Rabbi Benjamin Hecht



1 It may be interesting to note that Rashi does not mention Yitro’s intent to convert in coming – yet, it may also not be an issue.  

2 In comparing the actual words of the gemara with Rashi’s presentation, two questions immediately arise. One is that the gemara actually presents three different possible news events while Rashi only mentions two, leaving out the giving of the Torah. Second, Rashi seems to group the news events that he presents together as one motivator – Yitro heard about these two events and came. The gemara, however, seems to present the variant opinions as distinct, each tanna maintaining a different view of what news event caused Yitro to act. The fact is that Rashi’s overall comments on this verse actually demand further contemplation. In further explaining this verse, he goes on to single out the miracle of Miriam’s Well and the manna and then concludes with the greatest event being the Exodus. How does Rashi actually understand how all these events, distinctly and collectively, affected Yitro? See, further, Mizrachi, Shemot 18:1 and Maharsha, Zevachim 116a. (It should be noted that Rashi’s non-reference to the giving of the Torah as a possible event that affected Yitro’s coming may actually not be such a problem. Rashi may have wished, in explaining these verses, to adopt the general position that Yitro came before Sinai, just as the story is presented chronologically in the text.

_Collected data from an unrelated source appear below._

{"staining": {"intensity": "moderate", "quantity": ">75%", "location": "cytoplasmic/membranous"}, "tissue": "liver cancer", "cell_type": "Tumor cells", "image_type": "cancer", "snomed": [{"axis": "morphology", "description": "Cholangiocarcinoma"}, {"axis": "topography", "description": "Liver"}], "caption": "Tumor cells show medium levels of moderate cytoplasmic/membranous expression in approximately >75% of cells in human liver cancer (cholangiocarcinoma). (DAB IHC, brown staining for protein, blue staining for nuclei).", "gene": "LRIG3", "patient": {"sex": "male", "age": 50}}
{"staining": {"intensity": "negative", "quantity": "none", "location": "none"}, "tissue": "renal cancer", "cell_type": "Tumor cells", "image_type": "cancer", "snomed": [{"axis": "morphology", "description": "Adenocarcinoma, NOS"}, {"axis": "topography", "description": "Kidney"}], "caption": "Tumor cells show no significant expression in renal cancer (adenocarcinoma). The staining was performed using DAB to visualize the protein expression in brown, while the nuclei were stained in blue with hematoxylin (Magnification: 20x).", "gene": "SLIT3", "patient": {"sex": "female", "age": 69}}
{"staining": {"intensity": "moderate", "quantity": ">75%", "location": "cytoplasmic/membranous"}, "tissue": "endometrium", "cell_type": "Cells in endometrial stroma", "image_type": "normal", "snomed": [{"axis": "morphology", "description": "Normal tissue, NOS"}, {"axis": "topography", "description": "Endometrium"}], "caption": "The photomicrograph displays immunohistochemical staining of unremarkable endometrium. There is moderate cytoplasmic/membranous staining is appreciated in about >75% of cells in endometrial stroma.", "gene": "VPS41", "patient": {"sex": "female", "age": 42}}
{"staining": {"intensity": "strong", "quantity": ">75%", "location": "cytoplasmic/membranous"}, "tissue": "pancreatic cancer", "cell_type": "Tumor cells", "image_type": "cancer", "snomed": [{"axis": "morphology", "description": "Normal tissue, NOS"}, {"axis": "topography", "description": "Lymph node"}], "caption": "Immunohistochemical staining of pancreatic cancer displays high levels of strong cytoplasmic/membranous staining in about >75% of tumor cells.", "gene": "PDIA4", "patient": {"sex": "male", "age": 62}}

Rashi thus did not want to mention this opinion that Yitro came in response to the Sinaitic event as that opinion is clearly based on Yitro coming after Sinai. In regard to this issue of when Yitro came, see, further, Ramban, Shemot 18:1).

3 Midrash Shmuel II, 12:2.

4 This would seem to be in line with the view of Rabbi Yehoshua.

5 As one may find it difficult to assume that Yitro did not rejoice previously upon hearing this news, one may wish to re-phrase this question as: what made the Torah only inform us of this rejoicing at this time?